May 30, 2017

Integrated Supply Chain: The Foundation for Responsive Omnichannel Fashion

Integrated Supply Chain Image

In today’s retail landscape, companies face pressures to speed up their supply chains to meet “see now-buy now” expectations. Integrated ERP, PLM, and B2B can help companies increase visibility, pick up their pace and win.

Omnichannel consumer behavior has brought the fashion industry to a critical crossroads: brands must innovate and re-position themselves for future growth. Retailers from large department stores to specialty boutiques are facing closures, shrinking margins, and need to focus on e-Commerce. How can brands keep up with the pace of change and position themselves for future growth?

Walter Wilhelm, the founder of WWA Advisors LLC, says fashion retailers strongly focus on a familiar priority: not letting the consumer walk out of their stores empty handed. This could mean shipping the item if they don’t have it on-hand. This immediacy is a challenge, but integrated technology, particularly ERP and PLM, can help retailers adjust to these current demands.

Wilhelm explains integrated ERP and PLM can result in “improved visibility on where a particular style or product is, whether in stores, the warehouse or in transit. There is a big advantage in having easy and quick visibility without exhaustive searches.”

The focus, however, should be on greater efficiency, not an onslaught of data and information. Nancy Johnson, founder, and CEO, Optimyze LLC, sees the potential for “targeted cross-pollinated reporting” between integrated ERP, PLM and other supply chain solutions, so that decision makers have visibility into key metrics. “For example, it’s important to inform merchants and others at the beginning of the process about what is happening downstream. It allows them to react. What’s selling today is going to impact what they want to sell for the next delivery or develop for the next season,” she says. “If they’re well thought out, the integration points between PLM and ERP can enhance the effectiveness of the planning process.”

Designing for Profitability

Getting the right product to the consumer — profitably — is a major omnichannel challenge. With integrated ERP and PLM technology, companies can be more responsive to trends. They can activate internal and external supply chains with greater agility and speed.

Johnson says this type of fluid information flow from product development to PO is a perfect example of PLM-ERP integration at its best. “You have very specific product data that has to go into the purchase order to tell the factory what you want them to make for you,” she says. Tight PLM-ERP integration makes it easier to tie sell-through data back to the PO and individual designs. Fashion firms armed with this information can better analyze which styles are capturing the strongest margins. They also can marry design and product decisions to costs.

A great example of this streamlined system in action is what Tea Collection, a San Francisco-based children’s wear company, achieved since implementing an integrated solution from CGS. The company, which sells through boutiques, department stores, its catalog, and website, has shaved months off its go-to-market processes by using CGS BlueCherry ERP and BlueCherry PLM to manage product development, production, purchasing, and order processing and fulfillment.

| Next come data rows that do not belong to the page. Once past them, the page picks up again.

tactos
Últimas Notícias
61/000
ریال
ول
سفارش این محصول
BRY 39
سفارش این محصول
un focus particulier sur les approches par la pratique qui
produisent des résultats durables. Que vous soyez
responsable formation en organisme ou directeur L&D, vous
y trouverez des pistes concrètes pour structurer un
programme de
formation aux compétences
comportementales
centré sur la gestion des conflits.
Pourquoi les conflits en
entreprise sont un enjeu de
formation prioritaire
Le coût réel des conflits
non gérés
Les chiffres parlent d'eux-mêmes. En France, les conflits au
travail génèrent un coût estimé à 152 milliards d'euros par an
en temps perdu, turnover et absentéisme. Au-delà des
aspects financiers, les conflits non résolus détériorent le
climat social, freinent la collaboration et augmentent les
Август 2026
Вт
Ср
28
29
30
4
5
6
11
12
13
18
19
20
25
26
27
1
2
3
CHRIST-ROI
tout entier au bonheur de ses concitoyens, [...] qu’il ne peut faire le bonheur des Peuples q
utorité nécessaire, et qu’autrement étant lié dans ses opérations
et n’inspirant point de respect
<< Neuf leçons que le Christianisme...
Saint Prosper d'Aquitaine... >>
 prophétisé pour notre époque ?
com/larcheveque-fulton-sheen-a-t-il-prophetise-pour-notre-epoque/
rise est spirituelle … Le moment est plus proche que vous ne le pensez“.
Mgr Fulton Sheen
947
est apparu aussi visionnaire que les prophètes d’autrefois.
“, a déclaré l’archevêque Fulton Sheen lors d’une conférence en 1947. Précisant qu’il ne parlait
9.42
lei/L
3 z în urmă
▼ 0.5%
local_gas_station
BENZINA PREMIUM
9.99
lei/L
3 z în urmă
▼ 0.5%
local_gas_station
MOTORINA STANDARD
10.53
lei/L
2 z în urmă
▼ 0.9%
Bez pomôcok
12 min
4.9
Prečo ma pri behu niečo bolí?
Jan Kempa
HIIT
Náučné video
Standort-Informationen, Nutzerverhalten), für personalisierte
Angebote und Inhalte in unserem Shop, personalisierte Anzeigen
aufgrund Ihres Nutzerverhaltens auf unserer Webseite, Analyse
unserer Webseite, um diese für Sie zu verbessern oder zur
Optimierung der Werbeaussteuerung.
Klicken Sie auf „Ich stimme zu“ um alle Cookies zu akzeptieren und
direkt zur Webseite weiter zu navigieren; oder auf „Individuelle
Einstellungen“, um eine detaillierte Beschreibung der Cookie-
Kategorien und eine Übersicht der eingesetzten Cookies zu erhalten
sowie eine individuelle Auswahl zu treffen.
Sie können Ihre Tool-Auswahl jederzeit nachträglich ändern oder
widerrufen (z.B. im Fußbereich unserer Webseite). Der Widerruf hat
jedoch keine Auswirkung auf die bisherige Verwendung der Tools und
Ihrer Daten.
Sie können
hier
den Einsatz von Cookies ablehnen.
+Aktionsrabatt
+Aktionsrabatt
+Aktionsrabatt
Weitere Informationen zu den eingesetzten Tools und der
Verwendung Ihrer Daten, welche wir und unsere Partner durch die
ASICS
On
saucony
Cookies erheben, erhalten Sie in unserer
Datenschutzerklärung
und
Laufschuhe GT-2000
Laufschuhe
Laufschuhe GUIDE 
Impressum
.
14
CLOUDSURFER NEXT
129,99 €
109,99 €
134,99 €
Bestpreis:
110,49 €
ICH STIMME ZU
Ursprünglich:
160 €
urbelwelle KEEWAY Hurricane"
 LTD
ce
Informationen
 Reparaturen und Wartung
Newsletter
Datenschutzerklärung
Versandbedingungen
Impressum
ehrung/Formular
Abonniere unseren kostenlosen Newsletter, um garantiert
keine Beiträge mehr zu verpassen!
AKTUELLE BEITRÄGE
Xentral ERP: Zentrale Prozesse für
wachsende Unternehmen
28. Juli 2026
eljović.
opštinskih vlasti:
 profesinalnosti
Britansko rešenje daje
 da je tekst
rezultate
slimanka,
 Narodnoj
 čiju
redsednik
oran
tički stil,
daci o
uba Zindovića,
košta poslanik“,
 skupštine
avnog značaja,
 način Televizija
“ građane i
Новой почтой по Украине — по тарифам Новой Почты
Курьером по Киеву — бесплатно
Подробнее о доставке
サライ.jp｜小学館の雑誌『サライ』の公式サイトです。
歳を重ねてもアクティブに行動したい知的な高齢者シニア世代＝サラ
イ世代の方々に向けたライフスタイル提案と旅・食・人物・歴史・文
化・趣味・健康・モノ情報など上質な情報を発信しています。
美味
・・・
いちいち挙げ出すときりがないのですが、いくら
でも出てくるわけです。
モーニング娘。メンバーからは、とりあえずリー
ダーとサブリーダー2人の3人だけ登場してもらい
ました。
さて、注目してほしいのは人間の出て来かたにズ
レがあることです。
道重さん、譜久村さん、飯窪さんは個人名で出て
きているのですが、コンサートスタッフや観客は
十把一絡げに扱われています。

Omnichannel, Fashion, Communication, Collaboration,

Stronger Communication and Collaboration

Fashion and apparel brands cannot waste time chasing information since they need to move quickly with market trends to design for higher hit rates. They need instant access to the status and whereabouts of concepts, samples, works in process and finished goods. Process change is the key to achieving deeper efficiency and margin gains. Integrated PLM and ERP can support faster, more flexible processes through data centralization, supply chain collaboration and workflow visibility.

Tea Collection, which averages 1,800 new designs a year, is leveraging its integrated solution suite to bring more consistency and automation to its vendor communications. This helped the company significantly tighten cycle time because it reduced emails and calls to clarify information and check on order status.

Margaret Juergens, Director of Systems for Tea Collection, says in the past, “something as seemingly simple as changing a graphic from one shade of blue to another could easily get lost in translation.” With integrated ERP and PLM, she added, “all of our different departments can basically speak the same language with the factory because we have one unified system for everything, including both the product side and the production/operations side.”

A Single, Seamless View to B2B and B2C

Breaking down silos between internal teams and external partners is especially important when companies need to excel at both business-to-business (B2B) wholesaling and business-to-consumer (B2C) commerce.

Teams need to be able to quickly share new concepts with retailers (B2B) and eventually post those same new styles online (B2C). As part of its omnichannel strategy, Tea Collection uses its catalogs and email campaigns to promote retail locations that carry its products. Consumers can browse and buy products however they prefer, and Tea Collection can flexibly fulfill merchandise through any channel.

In conclusion, modern consumers have a “see now-buy now” appetite. To satisfy it, fashion, apparel, and lifestyle brands must move quickly to capitalize on trends and have the right products available where and when the consumer wants them. An integrated approach to ERP and PLM can speed supply chain processes and empower teams to make data-driven decisions, driving profitability from concept to consumer.